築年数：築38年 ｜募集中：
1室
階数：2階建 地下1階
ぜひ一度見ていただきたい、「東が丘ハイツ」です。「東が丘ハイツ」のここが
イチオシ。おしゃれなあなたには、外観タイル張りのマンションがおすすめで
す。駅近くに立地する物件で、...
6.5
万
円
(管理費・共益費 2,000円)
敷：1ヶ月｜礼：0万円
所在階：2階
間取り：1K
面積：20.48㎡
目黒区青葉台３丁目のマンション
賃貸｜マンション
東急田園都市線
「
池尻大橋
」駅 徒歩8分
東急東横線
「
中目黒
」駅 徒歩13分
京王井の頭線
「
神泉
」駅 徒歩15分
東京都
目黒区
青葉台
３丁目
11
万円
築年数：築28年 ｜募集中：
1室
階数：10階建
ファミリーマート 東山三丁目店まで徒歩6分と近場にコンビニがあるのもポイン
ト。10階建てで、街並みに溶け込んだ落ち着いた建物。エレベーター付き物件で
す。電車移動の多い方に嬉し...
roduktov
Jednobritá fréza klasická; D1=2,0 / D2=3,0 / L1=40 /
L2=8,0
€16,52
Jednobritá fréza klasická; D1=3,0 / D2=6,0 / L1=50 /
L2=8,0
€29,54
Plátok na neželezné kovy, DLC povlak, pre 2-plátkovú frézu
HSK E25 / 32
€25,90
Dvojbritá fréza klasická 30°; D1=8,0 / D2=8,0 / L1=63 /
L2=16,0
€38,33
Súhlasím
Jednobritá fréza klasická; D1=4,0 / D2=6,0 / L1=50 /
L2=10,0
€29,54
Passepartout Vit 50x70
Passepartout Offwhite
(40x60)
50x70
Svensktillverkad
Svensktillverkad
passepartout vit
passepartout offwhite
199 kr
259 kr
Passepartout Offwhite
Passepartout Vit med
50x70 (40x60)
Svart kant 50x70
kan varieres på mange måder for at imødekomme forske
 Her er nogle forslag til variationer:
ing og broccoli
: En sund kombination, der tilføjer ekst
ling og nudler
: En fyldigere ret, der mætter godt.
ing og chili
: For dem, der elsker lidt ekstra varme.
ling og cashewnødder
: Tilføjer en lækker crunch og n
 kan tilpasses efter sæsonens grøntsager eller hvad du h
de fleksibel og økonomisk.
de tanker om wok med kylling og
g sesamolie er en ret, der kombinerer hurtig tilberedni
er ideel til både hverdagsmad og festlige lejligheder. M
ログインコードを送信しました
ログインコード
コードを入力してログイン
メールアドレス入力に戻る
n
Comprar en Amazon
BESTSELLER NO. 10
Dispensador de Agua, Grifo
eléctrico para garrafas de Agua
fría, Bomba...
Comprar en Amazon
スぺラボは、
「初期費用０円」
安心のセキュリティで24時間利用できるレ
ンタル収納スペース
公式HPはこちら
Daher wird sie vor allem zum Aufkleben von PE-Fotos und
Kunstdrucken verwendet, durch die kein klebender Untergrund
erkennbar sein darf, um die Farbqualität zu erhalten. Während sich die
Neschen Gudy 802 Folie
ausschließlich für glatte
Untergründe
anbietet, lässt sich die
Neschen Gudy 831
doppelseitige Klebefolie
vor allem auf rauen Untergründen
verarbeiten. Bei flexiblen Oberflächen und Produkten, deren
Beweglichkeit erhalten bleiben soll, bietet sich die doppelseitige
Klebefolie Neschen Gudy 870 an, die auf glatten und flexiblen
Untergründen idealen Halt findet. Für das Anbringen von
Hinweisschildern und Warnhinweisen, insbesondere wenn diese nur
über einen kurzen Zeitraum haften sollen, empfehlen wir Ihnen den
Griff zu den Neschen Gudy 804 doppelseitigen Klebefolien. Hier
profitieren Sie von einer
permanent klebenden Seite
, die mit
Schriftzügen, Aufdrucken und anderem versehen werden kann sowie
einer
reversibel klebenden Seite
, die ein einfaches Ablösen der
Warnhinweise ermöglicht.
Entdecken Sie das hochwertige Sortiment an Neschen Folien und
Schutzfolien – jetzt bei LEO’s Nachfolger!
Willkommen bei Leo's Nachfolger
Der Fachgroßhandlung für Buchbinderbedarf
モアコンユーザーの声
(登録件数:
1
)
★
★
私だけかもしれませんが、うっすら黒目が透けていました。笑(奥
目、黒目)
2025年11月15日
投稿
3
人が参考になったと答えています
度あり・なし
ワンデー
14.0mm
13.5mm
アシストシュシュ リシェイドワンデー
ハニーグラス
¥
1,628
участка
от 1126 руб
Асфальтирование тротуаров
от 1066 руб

________

*Work item*
Return every line of each item above unchanged and in the same order.

*Solution to this problem*
築年数：築38年 ｜募集中：
1室
階数：2階建 地下1階
ぜひ一度見ていただきたい、「東が丘ハイツ」です。「東が丘ハイツ」のここが
イチオシ。おしゃれなあなたには、外観タイル張りのマンションがおすすめで
す。駅近くに立地する物件で、...
6.5
万
円
(管理費・共益費 2,000円)
敷：1ヶ月｜礼：0万円
所在階：2階
間取り：1K
面積：20.48㎡
目黒区青葉台３丁目のマンション
賃貸｜マンション
東急田園都市線
「
池尻大橋
」駅 徒歩8分
東急東横線
「
中目黒
」駅 徒歩13分
京王井の頭線
「
神泉
」駅 徒歩15分
東京都
目黒区
青葉台
３丁目
11
万円
築年数：築28年 ｜募集中：
1室
階数：10階建
ファミリーマート 東山三丁目店まで徒歩6分と近場にコンビニがあるのもポイン
ト。10階建てで、街並みに溶け込んだ落ち着いた建物。エレベーター付き物件で
す。電車移動の多い方に嬉し...
roduktov
Jednobritá fréza klasická; D1=2,0 / D2=3,0 / L1=40 /
L2=8,0
€16,52
Jednobritá fréza klasická; D1=3,0 / D2=6,0 / L1=50 /
L2=8,0
€29,54
Plátok na neželezné kovy, DLC povlak, pre 2-plátkovú frézu
HSK E25 / 32
€25,90
Dvojbritá fréza klasická 30°; D1=8,0 / D2=8,0 / L1=63 /
L2=16,0
€38,33
Súhlasím
Jednobritá fréza klasická; D1=4,0 / D2=6,0 / L1=50 /
L2=10,0
€29,54
Passepartout Vit 50x70
Passepartout Offwhite
(40x60)
50x70
Svensktillverkad
Svensktillverkad
passepartout vit
passepartout offwhite
199 kr
259 kr
Passepartout Offwhite
Passepartout Vit med
50x70 (40x60)
Svart kant 50x70
kan varieres på mange måder for at imødekomme forske
 Her er nogle forslag til variationer:
ing og broccoli
: En sund kombination, der tilføjer ekst
ling og nudler
: En fyldigere ret, der mætter godt.
ing og chili
: For dem, der elsker lidt ekstra varme.
ling og cashewnødder
: Tilføjer en lækker crunch og n
 kan tilpasses efter sæsonens grøntsager eller hvad du h
de fleksibel og økonomisk.
de tanker om wok med kylling og
g sesamolie er en ret, der kombinerer hurtig tilberedni
er ideel til både hverdagsmad og festlige lejligheder. M
ログインコードを送信しました
ログインコード
コードを入力してログイン
メールアドレス入力に戻る
n
Comprar en Amazon
BESTSELLER NO. 10
Dispensador de Agua, Grifo
eléctrico para garrafas de Agua
fría, Bomba...
Comprar en Amazon
スぺラボは、
「初期費用０円」
安心のセキュリティで24時間利用できるレ
ンタル収納スペース
公式HPはこちら
Daher wird sie vor allem zum Aufkleben von PE-Fotos und
Kunstdrucken verwendet, durch die kein klebender Untergrund
erkennbar sein darf, um die Farbqualität zu erhalten. Während sich die
Neschen Gudy 802 Folie
ausschließlich für glatte
Untergründe
anbietet, lässt sich die
Neschen Gudy 831
doppelseitige Klebefolie
vor allem auf rauen Untergründen
verarbeiten. Bei flexiblen Oberflächen und Produkten, deren
Beweglichkeit erhalten bleiben soll, bietet sich die doppelseitige
Klebefolie Neschen Gudy 870 an, die auf glatten und flexiblen
Untergründen idealen Halt findet. Für das Anbringen von
Hinweisschildern und Warnhinweisen, insbesondere wenn diese nur
über einen kurzen Zeitraum haften sollen, empfehlen wir Ihnen den
Griff zu den Neschen Gudy 804 doppelseitigen Klebefolien. Hier
profitieren Sie von einer
permanent klebenden Seite
, die mit
Schriftzügen, Aufdrucken und anderem versehen werden kann sowie
einer
reversibel klebenden Seite
, die ein einfaches Ablösen der
Warnhinweise ermöglicht.
Entdecken Sie das hochwertige Sortiment an Neschen Folien und
Schutzfolien – jetzt bei LEO’s Nachfolger!
Willkommen bei Leo's Nachfolger
Der Fachgroßhandlung für Buchbinderbedarf
モアコンユーザーの声
(登録件数:
1
)
★
★
私だけかもしれませんが、うっすら黒目が透けていました。笑(奥
目、黒目)
2025年11月15日
投稿
3
人が参考になったと答えています
度あり・なし
ワンデー
14.0mm
13.5mm
アシストシュシュ リシェイドワンデー
ハニーグラス
¥
1,628
участка
от 1126 руб
Асфальтирование тротуаров
от 1066 руб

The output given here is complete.